- _HOW TO COMPLETE THIS TASK_: The entries are to be reproduced word for word, with all images left out.

=== SUPPLIED INFORMATION ===

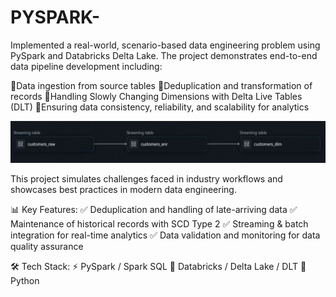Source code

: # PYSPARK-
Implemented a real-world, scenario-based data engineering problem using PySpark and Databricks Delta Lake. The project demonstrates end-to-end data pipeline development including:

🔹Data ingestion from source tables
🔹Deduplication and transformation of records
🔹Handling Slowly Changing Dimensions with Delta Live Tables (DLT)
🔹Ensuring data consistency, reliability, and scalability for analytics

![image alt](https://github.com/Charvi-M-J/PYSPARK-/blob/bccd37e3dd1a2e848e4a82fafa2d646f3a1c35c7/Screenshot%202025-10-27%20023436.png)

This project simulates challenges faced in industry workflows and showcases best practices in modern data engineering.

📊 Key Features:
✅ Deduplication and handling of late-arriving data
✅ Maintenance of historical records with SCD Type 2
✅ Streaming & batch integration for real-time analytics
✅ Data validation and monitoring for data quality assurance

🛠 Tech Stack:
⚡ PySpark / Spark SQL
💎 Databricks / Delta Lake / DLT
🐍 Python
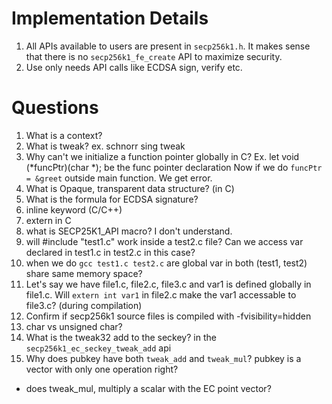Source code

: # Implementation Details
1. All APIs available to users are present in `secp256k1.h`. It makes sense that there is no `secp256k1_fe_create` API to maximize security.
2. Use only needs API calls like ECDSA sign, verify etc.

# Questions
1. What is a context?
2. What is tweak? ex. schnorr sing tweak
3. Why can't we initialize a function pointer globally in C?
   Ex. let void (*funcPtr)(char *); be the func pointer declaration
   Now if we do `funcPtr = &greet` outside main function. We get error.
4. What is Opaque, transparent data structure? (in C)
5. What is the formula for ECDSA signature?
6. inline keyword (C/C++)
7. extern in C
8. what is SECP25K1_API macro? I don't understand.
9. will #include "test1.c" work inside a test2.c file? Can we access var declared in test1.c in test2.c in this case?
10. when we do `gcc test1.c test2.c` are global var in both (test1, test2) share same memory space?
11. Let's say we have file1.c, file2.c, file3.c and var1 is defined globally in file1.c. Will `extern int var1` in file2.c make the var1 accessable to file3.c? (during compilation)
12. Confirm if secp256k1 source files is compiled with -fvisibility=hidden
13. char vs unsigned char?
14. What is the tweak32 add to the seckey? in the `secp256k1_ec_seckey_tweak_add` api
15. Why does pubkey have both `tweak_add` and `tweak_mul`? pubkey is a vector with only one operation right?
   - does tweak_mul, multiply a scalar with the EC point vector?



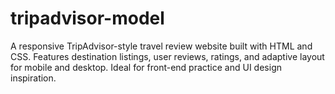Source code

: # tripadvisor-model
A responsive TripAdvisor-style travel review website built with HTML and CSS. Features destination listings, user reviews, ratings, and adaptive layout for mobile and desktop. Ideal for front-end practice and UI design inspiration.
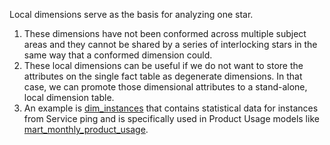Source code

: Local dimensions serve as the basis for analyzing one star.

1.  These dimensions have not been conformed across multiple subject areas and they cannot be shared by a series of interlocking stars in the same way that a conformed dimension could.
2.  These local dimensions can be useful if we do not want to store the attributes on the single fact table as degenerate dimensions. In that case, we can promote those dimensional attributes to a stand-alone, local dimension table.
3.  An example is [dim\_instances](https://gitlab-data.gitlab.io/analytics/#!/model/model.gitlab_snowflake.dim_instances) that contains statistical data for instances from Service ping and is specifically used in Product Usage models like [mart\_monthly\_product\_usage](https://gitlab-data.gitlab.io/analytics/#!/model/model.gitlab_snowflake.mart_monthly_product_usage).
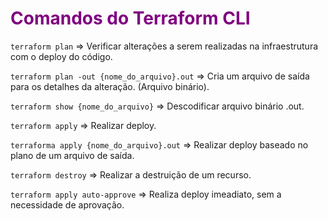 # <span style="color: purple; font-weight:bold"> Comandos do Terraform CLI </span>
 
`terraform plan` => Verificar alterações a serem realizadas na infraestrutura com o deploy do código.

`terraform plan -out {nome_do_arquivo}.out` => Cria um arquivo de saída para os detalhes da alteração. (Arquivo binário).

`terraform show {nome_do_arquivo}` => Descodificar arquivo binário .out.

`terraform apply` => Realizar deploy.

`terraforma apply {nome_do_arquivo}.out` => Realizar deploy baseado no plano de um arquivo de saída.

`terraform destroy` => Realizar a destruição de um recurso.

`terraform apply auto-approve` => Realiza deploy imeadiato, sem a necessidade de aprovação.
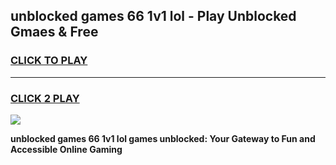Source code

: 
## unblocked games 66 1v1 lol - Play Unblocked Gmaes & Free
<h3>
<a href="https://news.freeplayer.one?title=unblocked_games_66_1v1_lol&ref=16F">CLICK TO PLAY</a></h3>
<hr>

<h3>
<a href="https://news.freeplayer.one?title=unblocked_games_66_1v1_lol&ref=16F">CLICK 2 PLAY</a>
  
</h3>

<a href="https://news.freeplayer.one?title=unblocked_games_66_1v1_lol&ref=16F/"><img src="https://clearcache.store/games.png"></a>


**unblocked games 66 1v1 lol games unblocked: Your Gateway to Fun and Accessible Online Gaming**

===

- _SOLUTION_:
Source code

: # PYSPARK-
Implemented a real-world, scenario-based data engineering problem using PySpark and Databricks Delta Lake. The project demonstrates end-to-end data pipeline development including:

🔹Data ingestion from source tables
🔹Deduplication and transformation of records
🔹Handling Slowly Changing Dimensions with Delta Live Tables (DLT)
🔹Ensuring data consistency, reliability, and scalability for analytics

![image alt](https://github.com/Charvi-M-J/PYSPARK-/blob/bccd37e3dd1a2e848e4a82fafa2d646f3a1c35c7/Screenshot%202025-10-27%20023436.png)

This project simulates challenges faced in industry workflows and showcases best practices in modern data engineering.

📊 Key Features:
✅ Deduplication and handling of late-arriving data
✅ Maintenance of historical records with SCD Type 2
✅ Streaming & batch integration for real-time analytics
✅ Data validation and monitoring for data quality assurance

🛠 Tech Stack:
⚡ PySpark / Spark SQL
💎 Databricks / Delta Lake / DLT
🐍 Python
Source code

: # Implementation Details
1. All APIs available to users are present in `secp256k1.h`. It makes sense that there is no `secp256k1_fe_create` API to maximize security.
2. Use only needs API calls like ECDSA sign, verify etc.

# Questions
1. What is a context?
2. What is tweak? ex. schnorr sing tweak
3. Why can't we initialize a function pointer globally in C?
   Ex. let void (*funcPtr)(char *); be the func pointer declaration
   Now if we do `funcPtr = &greet` outside main function. We get error.
4. What is Opaque, transparent data structure? (in C)
5. What is the formula for ECDSA signature?
6. inline keyword (C/C++)
7. extern in C
8. what is SECP25K1_API macro? I don't understand.
9. will #include "test1.c" work inside a test2.c file? Can we access var declared in test1.c in test2.c in this case?
10. when we do `gcc test1.c test2.c` are global var in both (test1, test2) share same memory space?
11. Let's say we have file1.c, file2.c, file3.c and var1 is defined globally in file1.c. Will `extern int var1` in file2.c make the var1 accessable to file3.c? (during compilation)
12. Confirm if secp256k1 source files is compiled with -fvisibility=hidden
13. char vs unsigned char?
14. What is the tweak32 add to the seckey? in the `secp256k1_ec_seckey_tweak_add` api
15. Why does pubkey have both `tweak_add` and `tweak_mul`? pubkey is a vector with only one operation right?
   - does tweak_mul, multiply a scalar with the EC point vector?



Source code

: # tripadvisor-model
A responsive TripAdvisor-style travel review website built with HTML and CSS. Features destination listings, user reviews, ratings, and adaptive layout for mobile and desktop. Ideal for front-end practice and UI design inspiration.
Source code

: Local dimensions serve as the basis for analyzing one star.

1.  These dimensions have not been conformed across multiple subject areas and they cannot be shared by a series of interlocking stars in the same way that a conformed dimension could.
2.  These local dimensions can be useful if we do not want to store the attributes on the single fact table as degenerate dimensions. In that case, we can promote those dimensional attributes to a stand-alone, local dimension table.
3.  An example is [dim\_instances](https://gitlab-data.gitlab.io/analytics/#!/model/model.gitlab_snowflake.dim_instances) that contains statistical data for instances from Service ping and is specifically used in Product Usage models like [mart\_monthly\_product\_usage](https://gitlab-data.gitlab.io/analytics/#!/model/model.gitlab_snowflake.mart_monthly_product_usage).
 # <span style="color: purple; font-weight:bold"> Comandos do Terraform CLI </span>
 
`terraform plan` => Verificar alterações a serem realizadas na infraestrutura com o deploy do código.

`terraform plan -out {nome_do_arquivo}.out` => Cria um arquivo de saída para os detalhes da alteração. (Arquivo binário).

`terraform show {nome_do_arquivo}` => Descodificar arquivo binário .out.

`terraform apply` => Realizar deploy.

`terraforma apply {nome_do_arquivo}.out` => Realizar deploy baseado no plano de um arquivo de saída.

`terraform destroy` => Realizar a destruição de um recurso.

`terraform apply auto-approve` => Realiza deploy imeadiato, sem a necessidade de aprovação.
Source code

: 
## unblocked games 66 1v1 lol - Play Unblocked Gmaes & Free
<h3>
<a href="https://news.freeplayer.one?title=unblocked_games_66_1v1_lol&ref=16F">CLICK TO PLAY</a></h3>
<hr>

<h3>
<a href="https://news.freeplayer.one?title=unblocked_games_66_1v1_lol&ref=16F">CLICK 2 PLAY</a>
  
</h3>

<a href="https://news.freeplayer.one?title=unblocked_games_66_1v1_lol&ref=16F/"><img src="https://clearcache.store/games.png"></a>


**unblocked games 66 1v1 lol games unblocked: Your Gateway to Fun and Accessible Online Gaming**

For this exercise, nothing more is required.